`Los tecnócratas son dictadores que usan la tecnología para controlar a las personas´
-Alex Jones (1974- ) crítico estadounidense
La fricción por la que atraviesa México, y en especial Monterrey, es el resultado de haber estirado al sistema más allá de sus límites.
Con sistema me refiero primero que nada a nuestra forma de organizarnos alrededor de dos variables. La primera es la distribución de recursos de forma económica y la segunda es la aplicación de poder para técnicamente arbitrar las relaciones económicas en la sociedad.
Fundamental para cualquier colectividad es la producción de la cantidad de alimentos, bienes y servicios para mantener el equilibrio entre trabajo y calidad de vida material. Para ello, antes que nada, se debe echar mano de la gente y los recursos nacionales y, ya después de haber cubierto eso, exportar el excedente e importar lo que se necesite para cubrir lo que falte.
El México de hoy es un país que consume mucho más de lo que produce, ya que la `lógica´ económica neoliberal les dicta a sus fundamentalistas seguidores que lo primordial es reducir los costos que sean –incluyendo lo social– a favor de las utilidades. Un ejemplo es la importación de alimentos de hasta un 42%, la cual descobija al agricultor y al campo, que son vistos como `ineficientes´ por los estudiados teóricos de la economía.
Por otro lado está el ingenuo manejo del petróleo, la base de una industrialización perdida, que poco a poco hemos olvidado gracias a las bondades de la globalización. Se nos vendió la idea de que subir a PEMEX al carrito de los mercados era lo mejor posible, y hoy los incesantes aumentos en la gasolina nos demuestran la intrínseca mentira de un negocio privado ofertado como público. Increíble, pero cierto. Actualmente compramos el 50% de la gasolina, lo que significa que los tan prometidos descuentos acabaron en los jugosos bolsillos de los numerosos intermediarios.

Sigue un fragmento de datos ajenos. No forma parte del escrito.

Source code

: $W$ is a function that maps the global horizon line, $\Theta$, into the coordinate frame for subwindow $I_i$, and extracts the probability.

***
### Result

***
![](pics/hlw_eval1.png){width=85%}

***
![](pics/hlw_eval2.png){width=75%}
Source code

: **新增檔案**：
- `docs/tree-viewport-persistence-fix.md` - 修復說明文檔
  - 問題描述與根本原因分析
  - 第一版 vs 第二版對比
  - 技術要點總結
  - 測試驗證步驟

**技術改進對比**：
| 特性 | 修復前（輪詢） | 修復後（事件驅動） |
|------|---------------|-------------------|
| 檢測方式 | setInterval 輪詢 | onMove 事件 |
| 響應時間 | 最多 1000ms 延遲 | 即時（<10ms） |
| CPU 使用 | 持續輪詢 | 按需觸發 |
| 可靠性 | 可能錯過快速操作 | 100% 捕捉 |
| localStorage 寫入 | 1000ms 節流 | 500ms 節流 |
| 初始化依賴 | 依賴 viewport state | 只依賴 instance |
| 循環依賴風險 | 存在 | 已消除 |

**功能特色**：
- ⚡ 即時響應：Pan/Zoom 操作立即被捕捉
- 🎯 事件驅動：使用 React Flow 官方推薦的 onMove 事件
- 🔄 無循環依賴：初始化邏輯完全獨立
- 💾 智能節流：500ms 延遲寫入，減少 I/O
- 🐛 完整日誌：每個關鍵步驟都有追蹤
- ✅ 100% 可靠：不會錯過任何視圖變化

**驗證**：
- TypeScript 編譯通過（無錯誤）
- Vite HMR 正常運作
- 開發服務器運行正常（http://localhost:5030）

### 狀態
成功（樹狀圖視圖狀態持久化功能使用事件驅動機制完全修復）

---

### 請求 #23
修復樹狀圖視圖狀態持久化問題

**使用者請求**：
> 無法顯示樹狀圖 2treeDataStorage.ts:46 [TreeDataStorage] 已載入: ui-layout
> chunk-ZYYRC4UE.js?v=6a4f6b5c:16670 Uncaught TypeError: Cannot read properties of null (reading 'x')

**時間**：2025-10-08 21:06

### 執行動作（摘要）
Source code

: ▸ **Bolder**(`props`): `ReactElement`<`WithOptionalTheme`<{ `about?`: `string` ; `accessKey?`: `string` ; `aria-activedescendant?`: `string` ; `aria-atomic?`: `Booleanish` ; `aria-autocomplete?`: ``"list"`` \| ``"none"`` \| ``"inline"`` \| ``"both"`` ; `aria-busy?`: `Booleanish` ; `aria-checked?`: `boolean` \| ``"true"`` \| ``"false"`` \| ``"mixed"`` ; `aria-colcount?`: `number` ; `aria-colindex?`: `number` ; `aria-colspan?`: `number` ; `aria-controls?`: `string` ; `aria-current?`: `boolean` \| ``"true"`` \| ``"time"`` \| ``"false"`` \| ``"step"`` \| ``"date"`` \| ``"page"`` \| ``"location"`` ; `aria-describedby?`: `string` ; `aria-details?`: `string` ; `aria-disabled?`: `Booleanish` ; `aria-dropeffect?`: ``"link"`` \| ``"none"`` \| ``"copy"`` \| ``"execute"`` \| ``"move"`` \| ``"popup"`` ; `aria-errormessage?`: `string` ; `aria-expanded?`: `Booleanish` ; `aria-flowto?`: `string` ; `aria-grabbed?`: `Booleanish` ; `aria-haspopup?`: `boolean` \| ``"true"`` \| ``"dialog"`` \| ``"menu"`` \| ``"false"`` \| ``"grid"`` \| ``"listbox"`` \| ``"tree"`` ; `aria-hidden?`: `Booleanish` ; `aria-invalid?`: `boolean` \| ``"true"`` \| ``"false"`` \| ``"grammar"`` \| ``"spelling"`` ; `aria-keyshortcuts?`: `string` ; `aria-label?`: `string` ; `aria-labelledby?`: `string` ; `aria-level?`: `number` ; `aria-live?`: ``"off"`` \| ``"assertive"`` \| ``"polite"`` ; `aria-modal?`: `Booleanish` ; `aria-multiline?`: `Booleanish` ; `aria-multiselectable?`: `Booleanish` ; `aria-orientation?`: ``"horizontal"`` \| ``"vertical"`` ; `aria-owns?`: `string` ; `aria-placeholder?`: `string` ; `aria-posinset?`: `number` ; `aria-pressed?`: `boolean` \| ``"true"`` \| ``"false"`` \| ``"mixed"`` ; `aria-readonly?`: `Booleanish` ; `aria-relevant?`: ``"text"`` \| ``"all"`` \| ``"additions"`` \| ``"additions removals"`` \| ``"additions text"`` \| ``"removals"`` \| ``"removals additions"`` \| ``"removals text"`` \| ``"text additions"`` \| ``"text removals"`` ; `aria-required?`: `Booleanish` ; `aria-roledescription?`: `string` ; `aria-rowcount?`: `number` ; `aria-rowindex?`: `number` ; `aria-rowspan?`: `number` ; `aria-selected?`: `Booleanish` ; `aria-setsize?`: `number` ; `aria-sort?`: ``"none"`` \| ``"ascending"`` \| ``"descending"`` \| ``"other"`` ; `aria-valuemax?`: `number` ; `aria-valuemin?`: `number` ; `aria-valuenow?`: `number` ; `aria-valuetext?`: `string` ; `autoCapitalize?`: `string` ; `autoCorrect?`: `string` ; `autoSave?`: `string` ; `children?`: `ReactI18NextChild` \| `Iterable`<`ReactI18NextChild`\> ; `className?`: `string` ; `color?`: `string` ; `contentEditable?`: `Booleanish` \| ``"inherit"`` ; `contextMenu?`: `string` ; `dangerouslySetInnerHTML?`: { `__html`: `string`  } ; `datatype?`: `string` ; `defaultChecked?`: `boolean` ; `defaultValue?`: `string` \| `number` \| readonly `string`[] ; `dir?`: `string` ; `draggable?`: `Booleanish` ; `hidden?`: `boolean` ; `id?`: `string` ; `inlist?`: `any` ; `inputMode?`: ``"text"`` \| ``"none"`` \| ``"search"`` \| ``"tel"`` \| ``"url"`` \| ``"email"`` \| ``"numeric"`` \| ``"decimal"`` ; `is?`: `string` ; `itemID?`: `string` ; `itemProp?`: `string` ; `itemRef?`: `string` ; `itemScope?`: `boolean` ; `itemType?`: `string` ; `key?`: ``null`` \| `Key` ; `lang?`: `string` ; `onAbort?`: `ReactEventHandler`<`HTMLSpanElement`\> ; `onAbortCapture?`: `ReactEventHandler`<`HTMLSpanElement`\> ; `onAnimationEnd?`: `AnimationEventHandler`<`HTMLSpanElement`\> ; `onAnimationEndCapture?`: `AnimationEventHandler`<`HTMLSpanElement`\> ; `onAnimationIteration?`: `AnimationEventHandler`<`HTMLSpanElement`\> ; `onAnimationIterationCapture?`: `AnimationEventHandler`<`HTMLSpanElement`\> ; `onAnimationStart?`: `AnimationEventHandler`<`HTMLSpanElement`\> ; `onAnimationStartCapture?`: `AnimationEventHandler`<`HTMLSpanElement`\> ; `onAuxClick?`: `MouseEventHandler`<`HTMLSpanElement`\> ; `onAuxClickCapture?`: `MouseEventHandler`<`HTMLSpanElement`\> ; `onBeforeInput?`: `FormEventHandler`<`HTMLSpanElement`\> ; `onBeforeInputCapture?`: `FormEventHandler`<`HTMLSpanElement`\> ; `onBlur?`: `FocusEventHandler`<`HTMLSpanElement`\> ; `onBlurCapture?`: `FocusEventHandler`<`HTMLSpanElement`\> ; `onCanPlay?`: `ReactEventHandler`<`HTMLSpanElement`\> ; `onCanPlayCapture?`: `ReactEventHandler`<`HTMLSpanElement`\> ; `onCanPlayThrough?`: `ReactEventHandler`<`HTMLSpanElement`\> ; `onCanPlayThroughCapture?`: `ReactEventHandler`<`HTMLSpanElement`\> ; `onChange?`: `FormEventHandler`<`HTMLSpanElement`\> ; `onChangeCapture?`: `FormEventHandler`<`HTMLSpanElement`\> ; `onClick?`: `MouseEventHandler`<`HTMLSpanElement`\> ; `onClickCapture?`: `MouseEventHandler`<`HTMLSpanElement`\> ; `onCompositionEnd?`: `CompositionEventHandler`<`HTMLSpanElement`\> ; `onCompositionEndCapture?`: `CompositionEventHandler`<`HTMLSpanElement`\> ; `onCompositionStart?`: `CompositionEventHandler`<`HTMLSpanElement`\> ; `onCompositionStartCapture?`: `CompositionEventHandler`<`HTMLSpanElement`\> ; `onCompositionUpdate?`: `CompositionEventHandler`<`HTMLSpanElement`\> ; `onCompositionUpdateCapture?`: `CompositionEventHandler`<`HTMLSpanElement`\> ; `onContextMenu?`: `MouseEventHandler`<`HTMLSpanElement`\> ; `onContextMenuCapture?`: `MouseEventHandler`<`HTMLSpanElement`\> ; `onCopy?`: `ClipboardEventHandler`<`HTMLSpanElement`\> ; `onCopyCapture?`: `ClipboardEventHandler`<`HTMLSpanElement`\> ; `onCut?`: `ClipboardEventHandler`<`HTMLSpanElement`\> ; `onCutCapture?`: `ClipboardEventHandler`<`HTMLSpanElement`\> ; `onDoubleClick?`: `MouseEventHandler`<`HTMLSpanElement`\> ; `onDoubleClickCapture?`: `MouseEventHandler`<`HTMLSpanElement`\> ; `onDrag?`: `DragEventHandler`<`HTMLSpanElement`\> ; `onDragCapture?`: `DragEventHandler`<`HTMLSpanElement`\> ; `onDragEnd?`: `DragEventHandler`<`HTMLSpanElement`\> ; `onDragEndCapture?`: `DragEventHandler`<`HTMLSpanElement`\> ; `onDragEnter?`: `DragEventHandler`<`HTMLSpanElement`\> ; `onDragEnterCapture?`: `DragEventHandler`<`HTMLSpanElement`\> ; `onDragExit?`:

No sólo nos hemos desindustrializado por competencia y por la desaceleración económica global. Confiamos ciegamente en el `liderazgo´ del país, por lo que ahora exportamos cada vez más materias primas para después utilizar el dinero ganado para comprar eso productos fabricados que algún vez hacíamos. En pocas palabras, tenemos lo opuesto de la sustitución de importaciones que un día detonó el desarrollo de la nación.
Y mientras todo esto sucedió, se conformó a nuestras espaldas un sistema corporativista –que teje intereses públicos y privados a gran escala– que ha acaparado lo poco que queda para un reducido grupo de personas.
En la práctica, el escenario se ve así. Vivimos en ciudades sobrepobladas que en el pasado abrieron oportunidades a millones para emigrar hacia la urbe en búsqueda de las cuantiosas ofertas de trabajo que existían. Esos mismos millones hoy batallan para conseguir qué hacer, ya que se ha centralizado y privatizado todo en afán de salvaguardarlo. Como ejemplo está la especulación en construcción, evidencia de que nuestra transición hacia la era de servicios ha sido insensible y desordenada. Además están los recortes y la automatización de procesos industriales, que han hecho de la redundancia laboral el plumón que colorea la creciente informalidad laboral.
El incesante alza de los precios, aunado a salarios bajos, trae como efecto una pauperización de muchos, que quedan fuera de la jugada en un país que no puede ayudarles. Hemos privatizado, o simplemente dejado sin dinero, a la red de instituciones sociales que podrían ayudar a la gente a pararse y motivarse de nuevo.
Es por eso que se dificulta cada vez más el que se respete la ley. Por un lado está el pésimo ejemplo de la clepotocracia que nos gobierna. Por el otro está una sociedad individualista, que en su afán de ver por sí misma ignora las normas y regulaciones que toda colectividad requiere para mantenerse íntegra. Si no respetamos lo mínimo, ¿cómo podemos creer que algún día viviremos en un Estado de Derecho?
Después de la ley generalmente viene el chicotazo, y eso es exactamente lo que ya hemos reforzado como cultura a escala nacional. Lo más triste es que no nos queremos dar cuenta que el chicote sale de nuestros bolsillos, y que aparte de todo pagamos con intereses a esa clase parasitaria que en el proceso se beneficia con el entrecruce de intereses privados y públicos.
La tecnocracia alguna vez utilizó su conocimiento técnico-económico para tratar de sacar las cosas adelante. Hoy se ha convertido en una clica autoritaria que siembra miedo, propaga mentiras, coloca cámaras, persigue a la ciudadanía y espía a todos mientras se enriquece.